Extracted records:
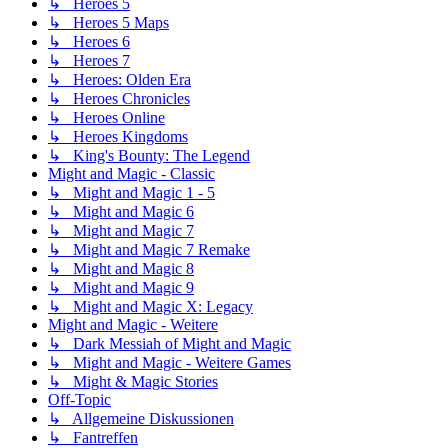
↳ Heroes 5
↳ Heroes 5 Maps
↳ Heroes 6
↳ Heroes 7
↳ Heroes: Olden Era
↳ Heroes Chronicles
↳ Heroes Online
↳ Heroes Kingdoms
↳ King's Bounty: The Legend
Might and Magic - Classic
↳ Might and Magic 1 - 5
↳ Might and Magic 6
↳ Might and Magic 7
↳ Might and Magic 7 Remake
↳ Might and Magic 8
↳ Might and Magic 9
↳ Might and Magic X: Legacy
Might and Magic - Weitere
↳ Dark Messiah of Might and Magic
↳ Might and Magic - Weitere Games
↳ Might & Magic Stories
Off-Topic
↳ Allgemeine Diskussionen
↳ Fantreffen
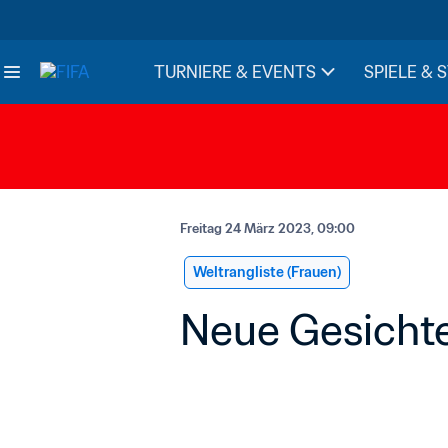
TURNIERE & EVENTS
SPIELE & 
Freitag 24 März 2023, 09:00
Weltrangliste (Frauen)
Neue Gesichter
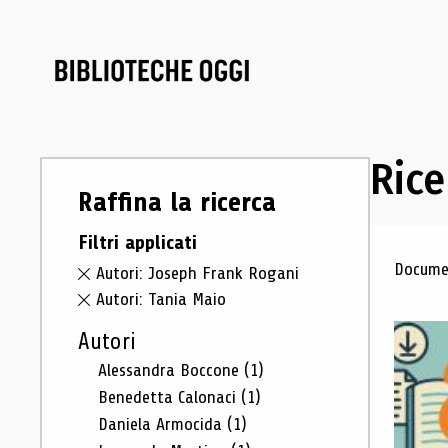
Rice
Raffina la ricerca
Filtri applicati
Ris
Documen
Autori: Joseph Frank Rogani
Autori: Tania Maio
Autori
Alessandra Boccone
(1)
Benedetta Calonaci
(1)
Daniela Armocida
(1)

▸ **EXERCISE**:
Every record should be duplicated exactly, though any picture in it must be left out.

▸ **RESPONSE TO THIS EXERCISE**:
↳ Heroes 5
↳ Heroes 5 Maps
↳ Heroes 6
↳ Heroes 7
↳ Heroes: Olden Era
↳ Heroes Chronicles
↳ Heroes Online
↳ Heroes Kingdoms
↳ King's Bounty: The Legend
Might and Magic - Classic
↳ Might and Magic 1 - 5
↳ Might and Magic 6
↳ Might and Magic 7
↳ Might and Magic 7 Remake
↳ Might and Magic 8
↳ Might and Magic 9
↳ Might and Magic X: Legacy
Might and Magic - Weitere
↳ Dark Messiah of Might and Magic
↳ Might and Magic - Weitere Games
↳ Might & Magic Stories
Off-Topic
↳ Allgemeine Diskussionen
↳ Fantreffen
TURNIERE & EVENTS
SPIELE & 
Freitag 24 März 2023, 09:00
Weltrangliste (Frauen)
Neue Gesichter
Rice
Raffina la ricerca
Filtri applicati
Ris
Documen
Autori: Joseph Frank Rogani
Autori: Tania Maio
Autori
Alessandra Boccone
(1)
Benedetta Calonaci
(1)
Daniela Armocida
(1)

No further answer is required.